Researchers including Tuszynski haven’t given up on gene therapy. Over the past two decades scientists have developed better molecular tools and MRI-based guidance that ensures these therapies are injected into the right part of the brain. 

Gene therapy is “making its first breakthroughs in human medicine,” Tuszynski told Being Patient. After successes in other diseases of the nervous system, including spinal muscular atrophy and congenital blindness, he hopes that Alzheimer’s might be next. 

Rewriting the genetic code to add new genes

The first gene therapy trials decades ago, like Tuszynski’s, added extra genes into the DNA.

In his Phase 1 trial, the researchers took patients’ own cells and added in a gene to produce NGF before injecting them into the brain. For the Phase 2 trial, they figured out how to package the gene into an adeno-associated virus, a harmless infectious agent that delivers the genes to specific regions of the brain. 

Many of today’s gene therapies also use viruses to deliver new genes. Lexeo Therapeutics is targeting the ApoE gene to modulate the disease. The gene comes in multiple variants with different effects on Alzheimer’s risk: People who carry two copies of the ApoE4 version of the gene have a 60 percent lifetime risk of developing Alzheimer’s, meanwhile, ApoE2 provides protection. 

For instance, the company completed an early trial of LX1001, injecting a gene therapy into the spinal canal that adds a copy of the ApoE2 gene into brain cells to provide extra protection.

Tuszynski is also running a new early-stage gene therapy trial which involves delivering another nerve growth factor called brain-derived neurotrophic factor (BDNF). Surgeons will use MRI-guidance to ensure the gene therapy gets to the right place.

NGF only protects the neurons that produce the chemical acetylcholine. “BDNF treated a more important cell type,” said Tuszynski, “neurons in the cortex of the brain” that handle memory and higher cognitive functions. 

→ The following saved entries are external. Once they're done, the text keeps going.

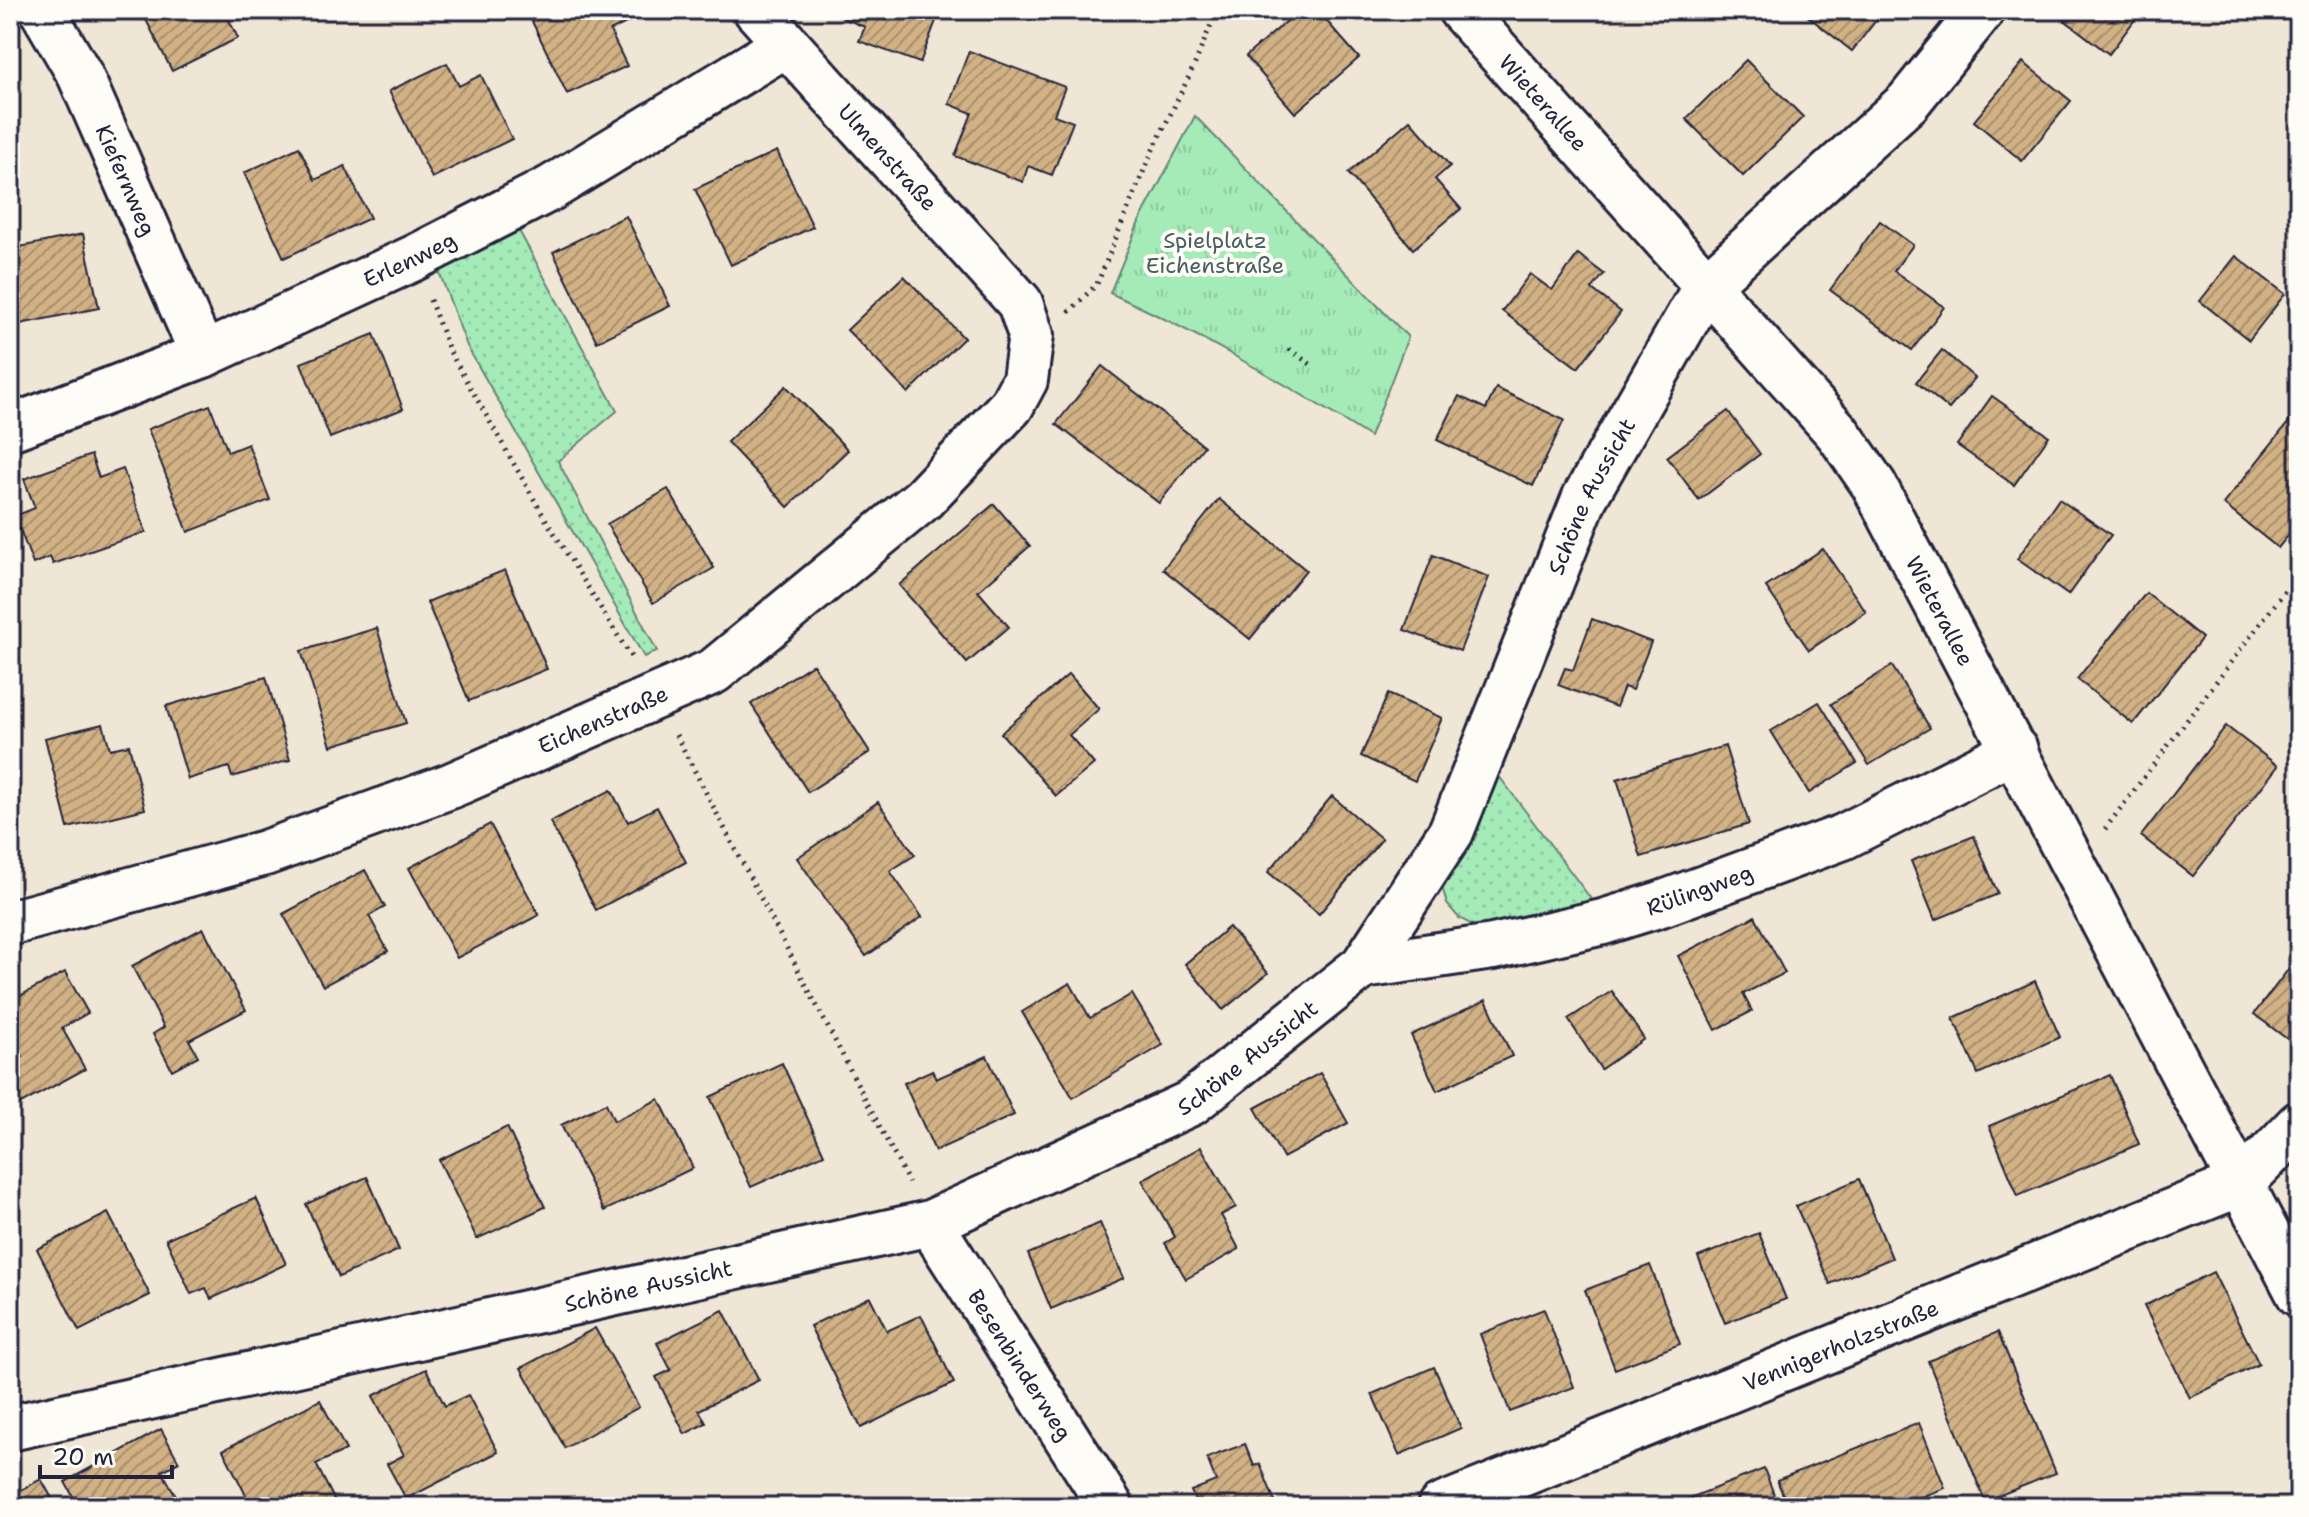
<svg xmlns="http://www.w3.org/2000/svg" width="2309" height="1517" font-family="'Shantell Sans',sans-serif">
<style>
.grass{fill:url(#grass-dots);stroke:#64867a;stroke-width:2}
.park{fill:url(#park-tufts);stroke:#64867a;stroke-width:2}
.building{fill:url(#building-hatch);stroke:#22223b;stroke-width:2}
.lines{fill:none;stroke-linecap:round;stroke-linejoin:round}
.minor-casing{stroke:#22223b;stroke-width:50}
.path{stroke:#22223b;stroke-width:5;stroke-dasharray:2 6;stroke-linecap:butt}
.minor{stroke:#fdfcf7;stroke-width:44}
.labels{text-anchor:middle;stroke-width:8;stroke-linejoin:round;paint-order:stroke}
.street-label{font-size:22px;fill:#22223b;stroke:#fdfcf7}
.park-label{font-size:22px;fill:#495e60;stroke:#fdfcf7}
</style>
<defs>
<pattern id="grass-dots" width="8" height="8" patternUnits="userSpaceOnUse" patternTransform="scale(2)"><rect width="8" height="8" fill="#a5ebb8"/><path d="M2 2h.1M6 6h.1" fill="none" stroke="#8ec99f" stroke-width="1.8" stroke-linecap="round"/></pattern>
<pattern id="park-tufts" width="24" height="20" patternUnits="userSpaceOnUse" patternTransform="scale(2)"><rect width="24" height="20" fill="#a5ebb8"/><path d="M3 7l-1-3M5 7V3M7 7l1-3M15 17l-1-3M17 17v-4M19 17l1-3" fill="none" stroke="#8ec99f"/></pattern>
<pattern id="building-hatch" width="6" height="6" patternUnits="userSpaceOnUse" patternTransform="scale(2)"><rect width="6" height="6" fill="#d2b285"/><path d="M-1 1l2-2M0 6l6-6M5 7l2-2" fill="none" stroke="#aa906e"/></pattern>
</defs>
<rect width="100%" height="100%" fill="#f0e6d5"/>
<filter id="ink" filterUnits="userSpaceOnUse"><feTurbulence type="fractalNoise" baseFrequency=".0125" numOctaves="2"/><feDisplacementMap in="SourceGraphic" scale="16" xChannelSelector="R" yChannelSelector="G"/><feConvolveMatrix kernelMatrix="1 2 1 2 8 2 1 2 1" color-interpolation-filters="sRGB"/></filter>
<g filter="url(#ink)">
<g class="grass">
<path d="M517 227 617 411 558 461 657 651 644 657 467 346 438 269Z"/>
<path d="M1496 772 1597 907 1478 928 1459 918 1447 904 1443 890 1445 875Z"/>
</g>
<path class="park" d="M1195 116 1408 337 1370 437C1286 384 1201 334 1110 293L1139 222Z"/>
<g class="building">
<path d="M141 10H224L238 38 172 71Z"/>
<path d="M632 10 636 18 610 31 627 66 567 94 527 11Z"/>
<path d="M846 10H940L920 63 859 41 865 27 843 18Z"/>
<path d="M1300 10H1317L1359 58 1295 113 1246 56Z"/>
<path d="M1800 10H1884L1852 51Z"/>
<path d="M2062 10H2142L2109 54 2058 15Z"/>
<path d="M969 51 1065 87 1054 115 1073 122 1052 175 1028 166 1023 182 955 156 972 113 949 104Z"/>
<path d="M1746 60 1803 117 1743 176 1686 119Z"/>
<path d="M2023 62 2071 101 2022 161 1974 121Z"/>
<path d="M447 63 459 86 481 75 512 139 432 178 389 91Z"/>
<path d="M1410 120 1450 166 1435 179 1461 209 1413 249 1348 173Z"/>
<path d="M299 147 315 180 345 166 370 218 284 258 244 173Z"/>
<path d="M777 151 813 227 731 265 695 189Z"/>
<path d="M626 216 670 306 597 342 553 252Z"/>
<path d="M1880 221 1913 245 1894 271 1944 307 1912 350 1830 290Z"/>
<path d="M83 234 99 308 10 326V249Z"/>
<path d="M1578 254 1604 274 1592 289 1621 312 1578 368 1502 311 1530 274 1552 290Z"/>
<path d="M2236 256 2285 294 2249 340 2200 301Z"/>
<path d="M904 276 964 338 908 393 847 330Z"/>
<path d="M374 334 403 409 330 438 301 363Z"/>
<path d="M1942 350 1975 378 1949 409 1916 382Z"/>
<path d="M1102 366 1204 446 1159 503 1056 424Z"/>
<path d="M786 386 848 450 788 507 727 442Z"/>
<path d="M1496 388 1564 420 1533 486 1437 440 1459 396 1486 409Z"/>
<path d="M1992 396 2049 436 2014 485 1957 445Z"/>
<path d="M210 405 228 452 248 444 270 500 188 532 148 429Z"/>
<path d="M1728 411 1760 454 1699 500 1667 457Z"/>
<path d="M2292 418 2299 423V522L2278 548 2223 504Z"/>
<path d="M91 455 99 478 123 469 146 532 53 564 50 557 33 564 15 516 35 508 24 479Z"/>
<path d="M668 489 714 568 653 603 607 524Z"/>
<path d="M1219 499 1306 570 1250 639 1163 569Z"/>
<path d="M2059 499 2111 535 2068 595 2017 559Z"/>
<path d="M994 504 1030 546 978 591 1009 627 967 663 899 585Z"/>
<path d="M1823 549 1866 612 1809 650 1766 587Z"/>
<path d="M1433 555 1489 577 1460 651 1404 630Z"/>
<path d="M505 570 547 669 469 701 427 602Z"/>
<path d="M2146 593 2202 638 2133 724 2077 679Z"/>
<path d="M1592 619 1651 642 1632 690 1624 687 1616 707 1558 685 1565 668 1573 670Z"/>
<path d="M377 628 406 723 331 746 301 651Z"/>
<path d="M813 664 870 752 808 792 751 704Z"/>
<path d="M1892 666 1930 728 1869 765 1831 704Z"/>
<path d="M1069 674 1099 709 1069 735 1094 764 1056 796 1001 733Z"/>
<path d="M266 677 290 760 232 777 229 767 188 779 166 706Z"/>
<path d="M1388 694 1442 718 1415 781 1361 756Z"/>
<path d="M1819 702 1857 763 1809 793 1771 731Z"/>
<path d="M103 724 110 749 129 745 145 809 68 828 45 738Z"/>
<path d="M2226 726 2278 766 2193 876 2141 836Z"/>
<path d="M1725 746 1749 824 1641 857 1617 779Z"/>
<path d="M611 790 628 822 657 807 686 862 596 910 550 822Z"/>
<path d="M1332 796 1382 839 1319 914 1268 872Z"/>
<path d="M878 802 915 855 890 871 922 917 866 956 797 858Z"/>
<path d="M490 824 539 915 457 958 409 868Z"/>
<path d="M1974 836 1998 894 1935 920 1911 861Z"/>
<path d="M365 870 385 907 369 916 388 951 323 986 283 914Z"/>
<path d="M1755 916 1785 973 1743 994 1752 1011 1716 1030 1678 956Z"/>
<path d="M1229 927 1268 973 1223 1010 1185 964Z"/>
<path d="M203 928 246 1010 189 1040 198 1056 172 1070 153 1034 164 1027 132 966Z"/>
<path d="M2297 958 2299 959V1048L2254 1014Z"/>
<path d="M65 972 88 1013 62 1028 85 1069 19 1105 10 1090V1064L23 1057 10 1033V1001Z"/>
<path d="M2035 981 2060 1037 1978 1074 1953 1018Z"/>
<path d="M1070 983 1090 1018 1132 994 1163 1045 1073 1098 1022 1012Z"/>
<path d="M1612 991 1644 1039 1601 1069 1568 1019Z"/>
<path d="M1486 1000 1512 1056 1437 1091 1411 1035Z"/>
<path d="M987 1056 1014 1115 935 1151 904 1083 932 1070 936 1079Z"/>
<path d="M782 1063 824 1154 751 1187 710 1097Z"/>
<path d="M1320 1073 1348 1123 1283 1158 1255 1108Z"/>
<path d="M2110 1075 2139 1144 2018 1196 1989 1126Z"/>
<path d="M659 1099 693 1168 604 1211 561 1125 606 1103 614 1121Z"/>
<path d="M507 1127 545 1207 477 1239 439 1160Z"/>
<path d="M1201 1147 1236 1207 1221 1215 1239 1249 1186 1279 1165 1243 1175 1237 1142 1180Z"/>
<path d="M367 1177 399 1250 339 1277 306 1204Z"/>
<path d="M1859 1179 1892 1258 1830 1284 1796 1206Z"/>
<path d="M256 1198 286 1264 211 1299 206 1288 191 1294 166 1239Z"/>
<path d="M108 1213 150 1295 79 1331 37 1249Z"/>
<path d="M1100 1223 1124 1278 1051 1309 1028 1254Z"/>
<path d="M1759 1233 1786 1299 1725 1323 1698 1257Z"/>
<path d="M1650 1265 1680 1344 1615 1369 1585 1290Z"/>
<path d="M2213 1272 2259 1364 2190 1398 2144 1306Z"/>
<path d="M870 1297 887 1331 921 1315 954 1383 861 1428 810 1326Z"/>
<path d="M1544 1309 1574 1387 1510 1412 1480 1334Z"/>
<path d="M723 1310 759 1380 699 1410 706 1423 685 1434 656 1377 671 1370 657 1343Z"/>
<path d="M595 1328 639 1407 565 1448 521 1368Z"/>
<path d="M1998 1332 2056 1473 1985 1501 1928 1361Z"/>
<path d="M1434 1367 1461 1428 1399 1455 1372 1394Z"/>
<path d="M426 1369 445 1406 468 1395 498 1452 406 1499 387 1464 404 1455 373 1396Z"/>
<path d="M320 1400 346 1450 316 1464 335 1501 324 1507H252L223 1450Z"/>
<path d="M1919 1423 1945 1488 1895 1507H1788L1777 1480Z"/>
<path d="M161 1429 179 1462 162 1471 182 1507H79L65 1482Z"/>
<path d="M1245 1444 1254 1466 1260 1464 1277 1507H1198L1191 1491 1216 1481 1207 1458Z"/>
<path d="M1764 1469 1779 1507H1685L1682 1501Z"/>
<path d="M41 1479 57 1507H10V1496Z"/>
</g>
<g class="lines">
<defs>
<g id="minor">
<path id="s1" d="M42 10 80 75 203 355"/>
<path id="s2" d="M1461 10 1838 433 1874 485 2299 1294"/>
<path id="s3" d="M10 428 203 355 414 258 551 188 785 45"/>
<path id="s4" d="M10 923 265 853 450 786 714 671 923 499 1011 406 1025 380 1031 335 1020 303 756 10"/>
<path id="s5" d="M1363 966 1493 947 1603 922 1661 904 1843 837 2015 750"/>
<path id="s6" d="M930 1223 1111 1507"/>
<path id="s7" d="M10 1428 930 1223 1191 1103 1363 966 1451 832 1585 497 1706 286 1908 102 1982 10"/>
<path id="s8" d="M1440 1507 2242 1183 2299 1124"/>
</g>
</defs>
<use href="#minor" class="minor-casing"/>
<g class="path">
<path d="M430 300 449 350 543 515 633 660"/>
<path d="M1069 312 1097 284 1149 158 1194 66 1217 10"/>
<path d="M1289 349 1313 366"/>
<path d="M676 735 909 1183"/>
<path d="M2105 829 2299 572"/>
</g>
<use href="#minor" class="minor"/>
</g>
</g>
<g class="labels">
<g class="street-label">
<text dy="8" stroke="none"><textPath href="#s2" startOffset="124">Wieterallee</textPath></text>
<text transform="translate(888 157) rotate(48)" y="8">Ulmenstraße</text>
<text dy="8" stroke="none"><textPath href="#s1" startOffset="190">Kiefernweg</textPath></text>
<text dy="8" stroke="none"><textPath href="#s3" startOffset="434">Erlenweg</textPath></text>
<text dy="8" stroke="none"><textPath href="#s7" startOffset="1974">Schöne Aussicht</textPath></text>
<text dy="8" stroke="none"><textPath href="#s2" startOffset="772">Wieterallee</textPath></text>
<text dy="8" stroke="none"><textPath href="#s4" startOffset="628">Eichenstraße</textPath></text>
<text dy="8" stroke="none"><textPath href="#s5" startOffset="346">Rülingweg</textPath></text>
<text dy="8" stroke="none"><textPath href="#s7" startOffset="1302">Schöne Aussicht</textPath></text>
<text dy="8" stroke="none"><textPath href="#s7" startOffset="654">Schöne Aussicht</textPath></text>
<text dy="8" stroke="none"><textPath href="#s8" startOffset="432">Vennigerholzstraße</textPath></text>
<text dy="8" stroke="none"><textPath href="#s6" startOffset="168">Besenbinderweg</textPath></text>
</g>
<g class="park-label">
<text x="1215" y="248">Spielplatz<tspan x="1215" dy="25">Eichenstraße</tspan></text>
</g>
</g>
<rect width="2309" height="1517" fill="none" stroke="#fdfcf7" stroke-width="40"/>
<rect x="20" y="20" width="2269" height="1477" fill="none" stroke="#22223b" stroke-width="3" filter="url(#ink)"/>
<path d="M40 1465v12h132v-12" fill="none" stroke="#22223b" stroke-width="4"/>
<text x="52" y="1465" font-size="24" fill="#22223b" stroke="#fdfcf7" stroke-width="6" paint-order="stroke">20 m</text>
</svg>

“We’ve treated nine of 12 patients so far, and we don’t have information yet on how it’s affecting memory,” said Tuszynski. But so far, brain imaging is promising: One sign of Alzheimer’s is slowed metabolism in the brain, and so far, the treatment looks like it’s reversing these changes. 

“That doesn’t mean it will help memory or be effective for the disease,” he said, “but it’s a hopeful sign.” 

The study will finish in 2027, and if the results show promise, it will lead to a larger trial. 

Gene silencing therapies in the works for Alzheimer’s

Think of DNA as a cookbook and individual genes as recipes. To make a protein, cells need to copy down the recipe and take it into the kitchen. Cells write the recipe into a molecule called RNA. 

Some gene silencing therapies prevent the cooks from being able to read the RNA, stopping the protein from being formed. Scientists are testing this strategy to target genes that produce the beta-amyloid proteins and tau tangles that define Alzheimer’s.

Alnylam Therapeutics is in the early stages of testing a treatment called ALN-APP, which binds to the RNA for the APP gene to reduce the production of amyloid proteins. The current trial to determine the ideal dosing and measure its safety and effectiveness will finish in 2029. 

Biogen is working on a drug called BIIB080 that aims to stop tau proteins from being made. The drug sticks to tau RNA to stimulate its destruction. The therapy is currently in Phase 2 trials, which will finish in 2029. 

The future of Alzheimer’s gene therapy

Boris Kantor, a professor at Florida State University, is developing a different strategy called epigenome editing. Rather than editing the genome or silencing RNA, it adds chemical marks to the DNA that prevent certain recipes from being copied as often. 

Right now, Kantor is targeting the Alzheimer’s risk gene ApoE4 in animal models. 

“You get Alzheimer’s through hyperfunction or hyperactivity of the ApoE4 protein,” he told Being Patient. When ApoE4 is working overtime in the brain, it kicks off the disease processes linked to Alzheimer’s. A one-time treatment could reduce the levels of ApoE4 by 80 percent. He’s hoping within the next five to ten years, epigenome editing will be tested in human trials. 

With many scientists working to develop better tools to add, edit, and silence genes, there is more momentum than ever before for developing a working Alzheimer’s gene therapy.